Basic Scikit-learn syntax
This code snippet trains a decision tree classifier on a randomly generated dataset, using cross-validation to select the hyperparameter values. Running learning algorithms on your data is really this simple with the sklearn
package.
from sklearn.datasets import make_classification
from sklearn.metrics import accuracy_score
from sklearn.model_selection import train_test_split, GridSearchCV, KFold
from sklearn.tree import DecisionTreeClassifier
# Create a random dataset and partition it into a training and testing set
X, y = make_classification(n_samples=100)
X_train, X_test, y_train, y_test = train_test_split(X, y, train_size=0.8)
# Define the candidate hyperparameter values
params = dict(max_depth=[1, 3, 5, 10, 50, 100], min_samples_split=[2, 5, 10, 100])
# Perform 5-fold cross-validation on the training set
cv_protocol = KFold(n_splits=5, shuffle=True)
cv = GridSearchCV(DecisionTreeClassifier(), param_grid=params, cv=cv_protocol)
cv.fit(X_train, y_train)
# Compute predictions on the testing set using the selected hyperparameters
print("Accuracy:", accuracy_score(y_true=y_test, y_pred=cv.predict(X_test)))
# You can also access the DecisionTreeClassifier using the best hyperparameters
print("The model is:", cv.best_estimator_)
# and the value of the selected hyperparameter values
print("The selected hyperparameter values are:", cv.best_params_)
Scikit-learn’s documentation offers many great examples and tutorials (see here, here, and here).
Exercises
The code for all the exercises if in the ./code directory. Take a look when you have finished all the exercises.

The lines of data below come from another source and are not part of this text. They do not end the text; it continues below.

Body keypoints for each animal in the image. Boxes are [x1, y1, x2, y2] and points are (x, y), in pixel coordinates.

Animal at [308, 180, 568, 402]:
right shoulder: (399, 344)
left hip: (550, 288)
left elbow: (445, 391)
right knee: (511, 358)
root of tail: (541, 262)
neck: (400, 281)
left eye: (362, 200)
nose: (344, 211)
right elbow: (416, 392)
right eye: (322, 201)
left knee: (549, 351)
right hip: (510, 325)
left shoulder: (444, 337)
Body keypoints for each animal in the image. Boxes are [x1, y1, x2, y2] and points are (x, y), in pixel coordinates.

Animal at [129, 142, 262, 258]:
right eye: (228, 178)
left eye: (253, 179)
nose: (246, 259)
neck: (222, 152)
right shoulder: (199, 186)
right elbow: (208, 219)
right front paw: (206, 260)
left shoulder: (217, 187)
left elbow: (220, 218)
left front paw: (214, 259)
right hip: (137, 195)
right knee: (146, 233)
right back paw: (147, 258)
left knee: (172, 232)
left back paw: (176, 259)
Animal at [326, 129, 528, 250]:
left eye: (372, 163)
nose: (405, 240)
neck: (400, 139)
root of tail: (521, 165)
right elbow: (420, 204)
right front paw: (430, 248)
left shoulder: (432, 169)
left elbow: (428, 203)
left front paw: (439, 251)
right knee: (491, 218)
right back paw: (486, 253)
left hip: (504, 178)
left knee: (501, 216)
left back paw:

Exercise 1: In this exercise, we will see how the complexity of the learned model affects overfitting and underfitting. We use linear regression combined with polynomial features of various degrees. Polynomial features allow to model non-linear functions with linear models. For instance, supposing that all examples are represented by a single feature the corresponding polynomial features for a degree of 3 are .
Run the following command to start the interactive visualization.

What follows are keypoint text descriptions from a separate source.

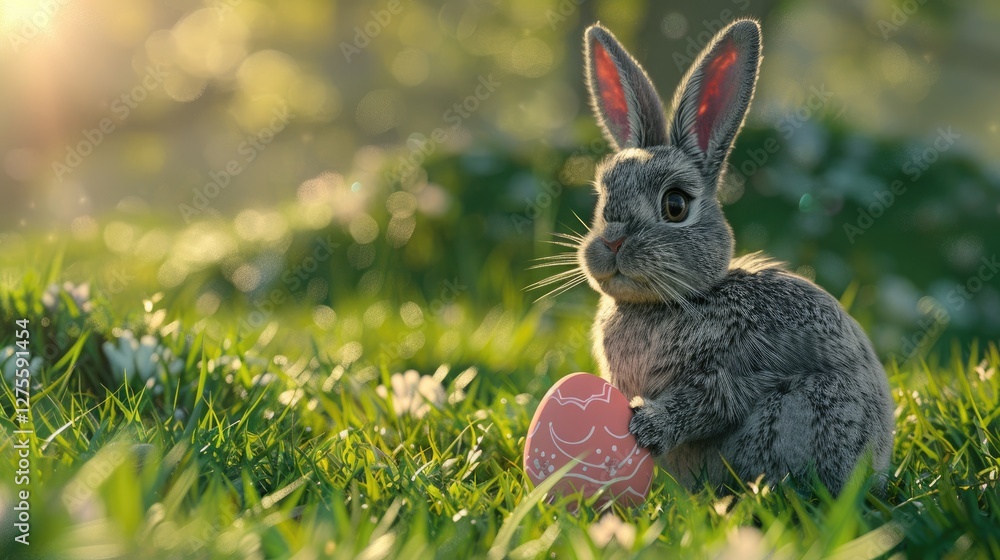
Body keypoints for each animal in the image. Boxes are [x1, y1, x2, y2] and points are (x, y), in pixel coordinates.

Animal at [569, 19, 895, 496]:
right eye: (601, 197)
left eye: (675, 205)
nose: (610, 243)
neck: (675, 302)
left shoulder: (731, 370)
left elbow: (711, 404)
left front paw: (646, 427)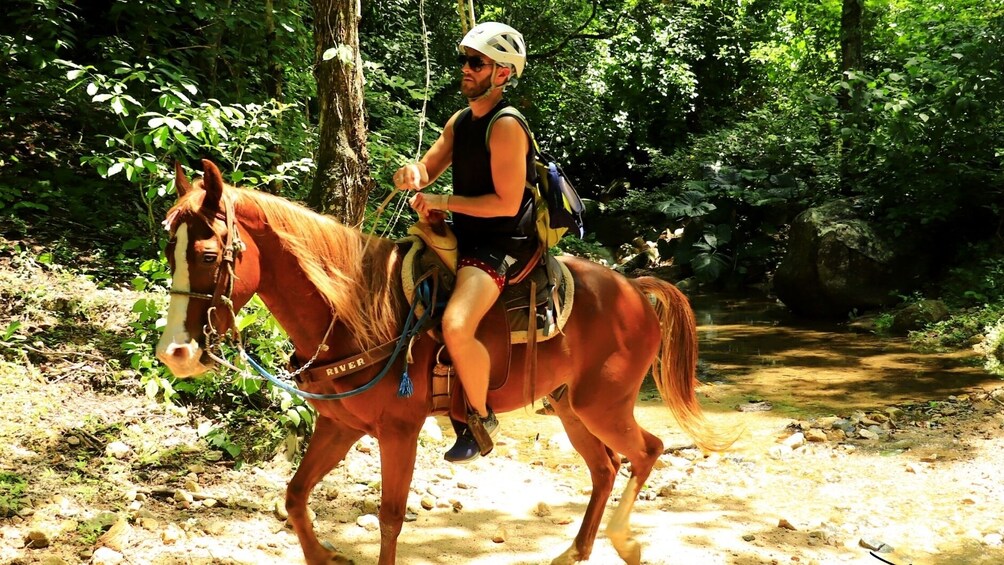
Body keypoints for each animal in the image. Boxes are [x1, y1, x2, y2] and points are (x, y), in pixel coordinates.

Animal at [154, 159, 730, 565]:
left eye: (208, 255)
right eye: (167, 252)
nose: (175, 353)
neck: (354, 310)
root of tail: (636, 288)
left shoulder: (398, 431)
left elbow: (389, 518)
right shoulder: (340, 426)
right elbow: (295, 496)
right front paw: (326, 556)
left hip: (602, 405)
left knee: (648, 450)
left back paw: (622, 542)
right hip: (571, 408)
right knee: (606, 467)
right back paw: (576, 550)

make basics.model.complexity
Move the slider at the bottom of the plot to control the degree of the polynomial features. As the degree increases, so does the complexity of the learned model.
-
Can you find a value of the degree hyperparameter that leads to underfitting?
-
Can you find a value of the degree hyperparameter that leads to overfitting?
-
If you were writing a paper about this model, which degree value would you use and which coefficient of determination would you report?
Solution: click me
Exercise 2: Train a RBF kernel Support Vector Machine classifier on the breast cancer data set from the UCI repository. To do so, run the following command.

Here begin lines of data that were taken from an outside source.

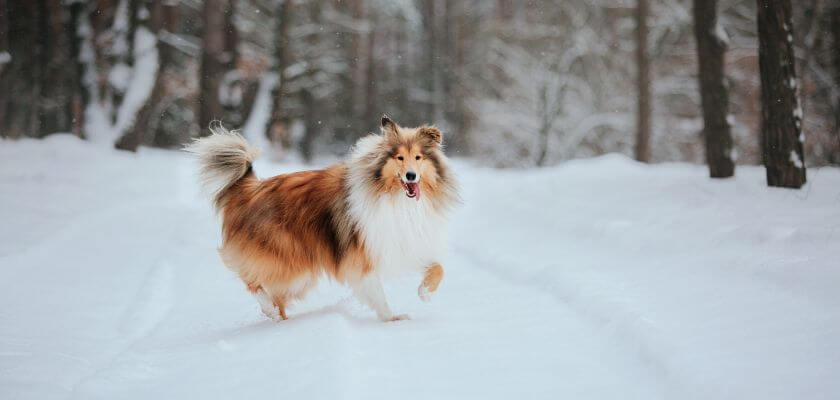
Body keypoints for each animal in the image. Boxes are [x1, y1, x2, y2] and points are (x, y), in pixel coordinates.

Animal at [187, 115, 460, 322]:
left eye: (418, 157)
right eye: (399, 158)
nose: (411, 176)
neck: (395, 198)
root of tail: (251, 189)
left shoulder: (403, 242)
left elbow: (438, 267)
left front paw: (425, 292)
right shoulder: (363, 255)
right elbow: (376, 292)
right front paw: (392, 318)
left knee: (275, 295)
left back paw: (276, 317)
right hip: (292, 263)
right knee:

make basics.model.selection
-
Is the accuracy on the training set a good estimator of the accuracy on the testing set?
-
Given the information at hand, which combination of hyperparameters should you choose? Why?
-
Do some hyperparameter combinations lead to overfitting? Give an example.
-
Do some hyperparameter combinations lead to underfitting? Give an example.
Solution: click me
Exercise 3: Copy the code from the Basic Scikit-learn syntax ↑ section to a file called my_experiment.py
. Run it with the following command:
python my_experiment.py
Try modifying parts of the code and look at how it affects the output of the script. For example, can you replace the decision tree classifier by a support vector machine classifier?